··· SUPPLIED RECORDS

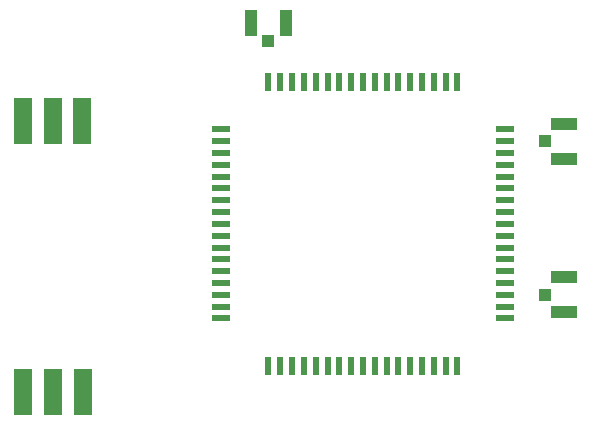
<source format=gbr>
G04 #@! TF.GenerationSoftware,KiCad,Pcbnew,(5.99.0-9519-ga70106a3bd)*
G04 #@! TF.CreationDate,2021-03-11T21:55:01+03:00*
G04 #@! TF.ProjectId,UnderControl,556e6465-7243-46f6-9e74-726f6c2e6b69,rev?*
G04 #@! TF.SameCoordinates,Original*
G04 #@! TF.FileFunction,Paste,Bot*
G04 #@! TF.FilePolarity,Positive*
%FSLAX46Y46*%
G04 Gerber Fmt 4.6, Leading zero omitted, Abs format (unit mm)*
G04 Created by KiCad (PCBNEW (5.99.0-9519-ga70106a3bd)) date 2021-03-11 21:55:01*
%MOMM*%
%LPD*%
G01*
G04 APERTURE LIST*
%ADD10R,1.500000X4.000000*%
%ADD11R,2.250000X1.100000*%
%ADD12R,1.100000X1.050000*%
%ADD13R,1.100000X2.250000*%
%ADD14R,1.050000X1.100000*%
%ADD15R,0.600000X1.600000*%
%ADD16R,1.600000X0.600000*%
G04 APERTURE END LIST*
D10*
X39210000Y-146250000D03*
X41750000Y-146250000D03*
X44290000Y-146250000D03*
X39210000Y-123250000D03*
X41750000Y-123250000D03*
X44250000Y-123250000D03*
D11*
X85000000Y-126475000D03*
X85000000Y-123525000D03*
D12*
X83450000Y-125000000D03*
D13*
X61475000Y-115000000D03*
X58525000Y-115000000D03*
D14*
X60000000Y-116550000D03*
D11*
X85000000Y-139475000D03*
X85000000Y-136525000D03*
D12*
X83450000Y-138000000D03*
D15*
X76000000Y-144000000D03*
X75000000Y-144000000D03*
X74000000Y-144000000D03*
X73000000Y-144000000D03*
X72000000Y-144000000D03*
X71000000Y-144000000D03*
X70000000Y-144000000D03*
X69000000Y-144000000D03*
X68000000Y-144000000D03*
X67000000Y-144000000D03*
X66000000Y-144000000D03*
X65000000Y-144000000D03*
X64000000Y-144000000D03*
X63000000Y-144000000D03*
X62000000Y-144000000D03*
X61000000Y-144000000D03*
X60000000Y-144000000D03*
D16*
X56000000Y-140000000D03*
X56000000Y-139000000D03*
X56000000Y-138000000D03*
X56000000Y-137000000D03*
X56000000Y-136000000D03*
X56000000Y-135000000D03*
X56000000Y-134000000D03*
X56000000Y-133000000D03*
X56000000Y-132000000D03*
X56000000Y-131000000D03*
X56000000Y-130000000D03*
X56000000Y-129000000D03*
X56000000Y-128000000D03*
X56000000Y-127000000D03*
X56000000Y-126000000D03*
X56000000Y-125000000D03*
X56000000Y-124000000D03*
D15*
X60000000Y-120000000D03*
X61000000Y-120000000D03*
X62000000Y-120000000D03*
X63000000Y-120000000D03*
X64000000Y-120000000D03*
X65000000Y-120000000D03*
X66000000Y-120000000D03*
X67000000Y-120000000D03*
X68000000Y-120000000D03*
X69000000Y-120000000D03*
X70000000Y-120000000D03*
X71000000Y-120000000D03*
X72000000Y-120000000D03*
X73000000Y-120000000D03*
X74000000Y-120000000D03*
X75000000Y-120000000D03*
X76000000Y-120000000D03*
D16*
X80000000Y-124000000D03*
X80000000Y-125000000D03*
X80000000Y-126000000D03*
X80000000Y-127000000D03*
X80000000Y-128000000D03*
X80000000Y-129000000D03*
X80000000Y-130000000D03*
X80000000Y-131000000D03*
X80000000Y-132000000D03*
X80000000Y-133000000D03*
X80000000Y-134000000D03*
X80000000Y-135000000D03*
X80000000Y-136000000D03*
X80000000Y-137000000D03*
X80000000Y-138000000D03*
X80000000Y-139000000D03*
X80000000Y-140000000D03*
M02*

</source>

······
··· SUPPLIED RECORDS

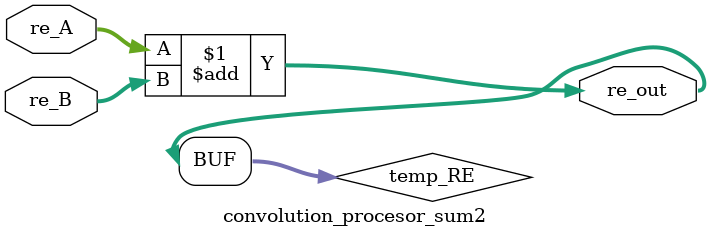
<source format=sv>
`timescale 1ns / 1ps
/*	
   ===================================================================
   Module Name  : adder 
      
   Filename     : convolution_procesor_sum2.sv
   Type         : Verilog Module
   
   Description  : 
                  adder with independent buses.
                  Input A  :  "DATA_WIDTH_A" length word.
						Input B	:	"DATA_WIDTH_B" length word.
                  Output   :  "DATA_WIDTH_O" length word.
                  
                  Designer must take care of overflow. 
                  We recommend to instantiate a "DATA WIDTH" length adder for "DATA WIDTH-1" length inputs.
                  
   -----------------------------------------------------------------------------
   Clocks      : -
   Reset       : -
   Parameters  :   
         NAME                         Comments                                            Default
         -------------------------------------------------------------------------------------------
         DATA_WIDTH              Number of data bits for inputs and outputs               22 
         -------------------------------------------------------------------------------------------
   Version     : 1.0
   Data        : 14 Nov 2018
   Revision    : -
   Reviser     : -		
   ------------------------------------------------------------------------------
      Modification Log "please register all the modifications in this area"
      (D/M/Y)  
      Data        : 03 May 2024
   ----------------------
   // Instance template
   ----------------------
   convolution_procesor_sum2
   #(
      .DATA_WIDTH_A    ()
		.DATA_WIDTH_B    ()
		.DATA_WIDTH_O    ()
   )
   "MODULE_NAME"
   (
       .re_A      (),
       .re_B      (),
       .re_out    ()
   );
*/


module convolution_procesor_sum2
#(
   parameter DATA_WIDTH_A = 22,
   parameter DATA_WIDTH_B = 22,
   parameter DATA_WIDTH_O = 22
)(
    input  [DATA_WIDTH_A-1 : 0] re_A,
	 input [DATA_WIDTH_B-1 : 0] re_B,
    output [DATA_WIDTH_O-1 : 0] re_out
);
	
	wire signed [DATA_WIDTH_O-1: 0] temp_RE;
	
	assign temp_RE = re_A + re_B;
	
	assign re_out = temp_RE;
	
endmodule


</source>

······
··· SUPPLIED RECORDS

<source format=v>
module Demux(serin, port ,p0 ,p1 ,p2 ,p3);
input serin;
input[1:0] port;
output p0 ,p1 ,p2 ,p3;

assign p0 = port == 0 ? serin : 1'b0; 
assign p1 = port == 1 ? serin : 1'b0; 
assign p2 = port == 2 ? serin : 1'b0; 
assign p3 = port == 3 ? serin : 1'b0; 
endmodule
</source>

······

In the lines above, locate the string "KiCad". Copy every line where it occurs.

■ **TASK SOLUTION**
G04 #@! TF.GenerationSoftware,KiCad,Pcbnew,(5.99.0-9519-ga70106a3bd)*
G04 Created by KiCad (PCBNEW (5.99.0-9519-ga70106a3bd)) date 2021-03-11 21:55:01*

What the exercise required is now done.